Del onomástico ya se habla en otras regiones, sobre todo, por la calidad de artistas que han pasado como Fito Páez o Draco Rosa.

Sin ánimo de criticar a los organizadores, ni más faltaba, al contrario, aplaudo su creatividad para visibilizar nuestra idiosincrasia; considero pertinente ir posicionando al onomástico como un programa cultural poderoso regional, nacional y mundial.

Por los onomásticos han pasado grandes personajes y se han hecho conversatorios interesantísimos de muchos temas que aportan al crecimiento intelectual de quienes participan. Recuerdo uno reciente, pero antes de pandemia si no estoy mal, con la Nobel de Paz, Rigoberta Menchú; el caricaturista y crítico político, Matador y el reconocido académico, Rosembert Ariza Santamaría.       
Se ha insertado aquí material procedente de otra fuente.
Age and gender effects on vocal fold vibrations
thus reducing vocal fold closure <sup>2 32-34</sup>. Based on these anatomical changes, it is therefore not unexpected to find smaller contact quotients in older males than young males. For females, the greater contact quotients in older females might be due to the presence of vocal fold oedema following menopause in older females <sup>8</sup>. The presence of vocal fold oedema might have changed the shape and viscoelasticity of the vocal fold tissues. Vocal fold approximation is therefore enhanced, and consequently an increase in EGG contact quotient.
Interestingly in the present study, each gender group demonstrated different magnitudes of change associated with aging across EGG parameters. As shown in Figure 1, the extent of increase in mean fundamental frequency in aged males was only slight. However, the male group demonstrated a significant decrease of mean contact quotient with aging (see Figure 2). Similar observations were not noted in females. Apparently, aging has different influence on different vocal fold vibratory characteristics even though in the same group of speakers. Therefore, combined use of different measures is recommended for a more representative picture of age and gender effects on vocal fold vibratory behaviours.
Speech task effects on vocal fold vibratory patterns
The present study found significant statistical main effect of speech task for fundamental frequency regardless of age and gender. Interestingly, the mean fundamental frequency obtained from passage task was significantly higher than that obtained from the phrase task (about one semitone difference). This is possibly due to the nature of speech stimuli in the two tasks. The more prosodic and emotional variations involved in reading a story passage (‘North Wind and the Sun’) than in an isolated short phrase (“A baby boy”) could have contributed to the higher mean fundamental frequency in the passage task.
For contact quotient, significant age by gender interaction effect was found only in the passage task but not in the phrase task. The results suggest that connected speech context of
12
Si bien siempre ha habido en los onomásticos gran interés por crear programas de cultura con reconocidos expositores, aún falta darle mayor divulgación a los contenidos culturales o académicos. Y no es porque no se dé, es porque estamos en una sociedad, la cual prefiere el ocio que ampliar su conocimiento. Todo Pasto sabía que venía Fito Páez, pero muy pocos hablaron de Rigoberta Menchú, es decir, no es problema de publicidad, es falta de una estrategia comunicativa que involucre a la sociedad con lo cultural.

 

"Me imagino un onomástico con reconocidos conferencistas, una feria del libro, conciertos de bandas para todos los gustos y una exposición abierta a la altura de nuestro arte".

 

Por ejemplo, y para estos casos las comparaciones son válidas, el Hay Festival de Cartagena, presenta una agenda cultural y académica impresionante, el Centro Histórico de la Heroica se viste de intelectualidad, de pensamientos, de construcción de país, y estoy seguro de que no a todos les interesa, pero ahí están, ¿por qué?, porque desde ya promocionan a intelectuales y promueven la importancia individual y colectiva de participar.   
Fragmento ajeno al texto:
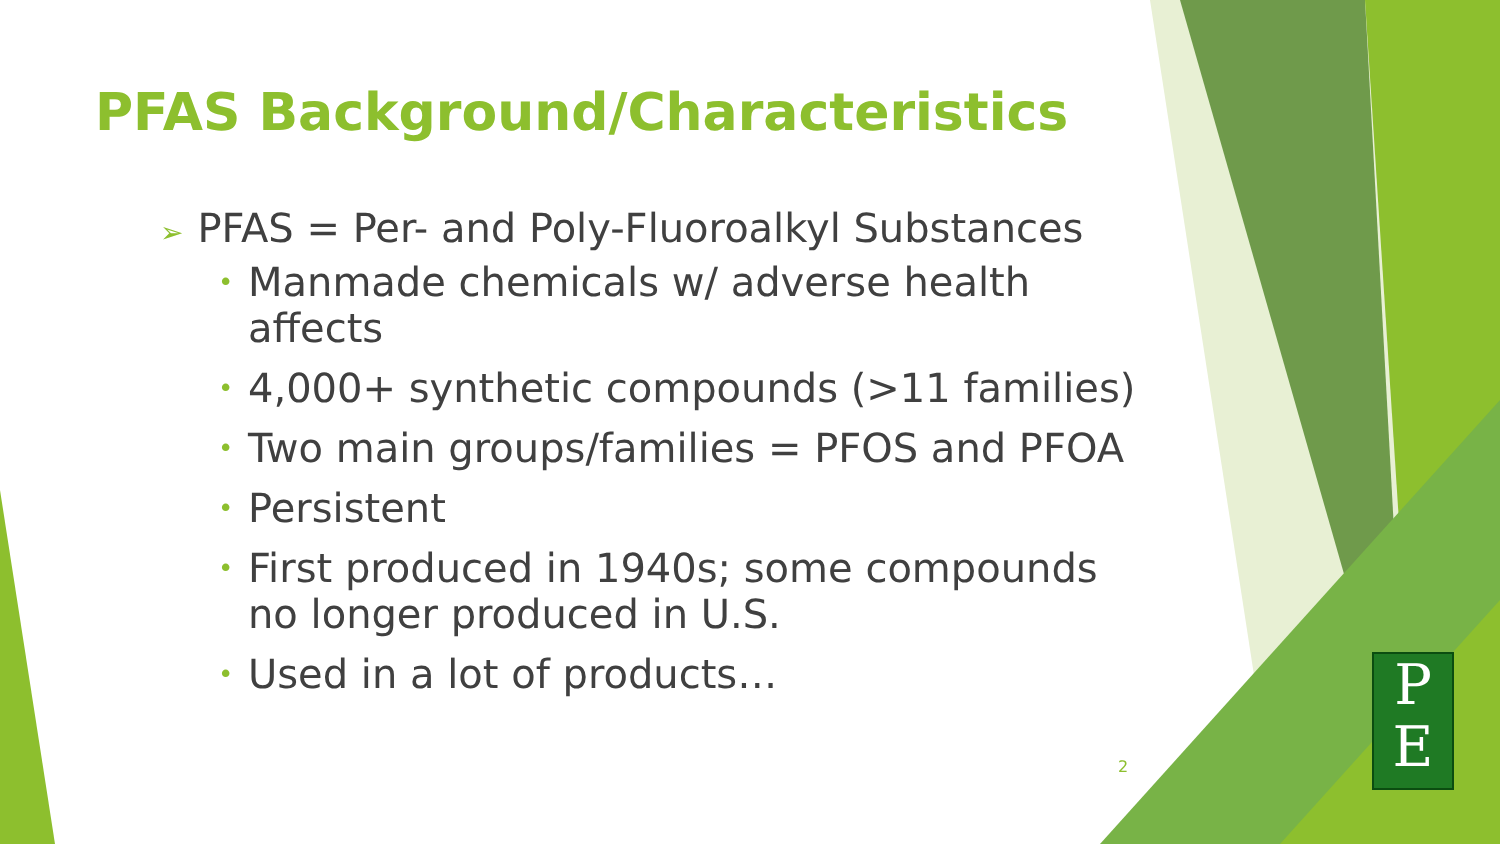PFAS Background/Characteristics
➢ PFAS = Per- and Poly-Fluoroalkyl Substances
• Manmade chemicals w/ adverse health affects
• 4,000+ synthetic compounds (>11 families)
• Two main groups/families = PFOS and PFOA
• Persistent
• First produced in 1940s; some compounds no longer produced in U.S.
• Used in a lot of products…
2
P
E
Con el presupuesto de Fito se puede traer a conferencistas fascinantes, y no es acabar con el entretenimiento en el onomástico, es recordar que tenemos carnavales, en los cuales podemos gozar de artistas de talla internacional. 

Me imagino un onomástico con reconocidos conferencistas, una feria del libro, conciertos en nuestro Centro Histórico de bandas para todos los gustos, un reinado serio, una exposición abierta a la altura de nuestro arte, en fin, sentémonos a hablar, entre todos, para hacer un onomástico cada vez más encantador.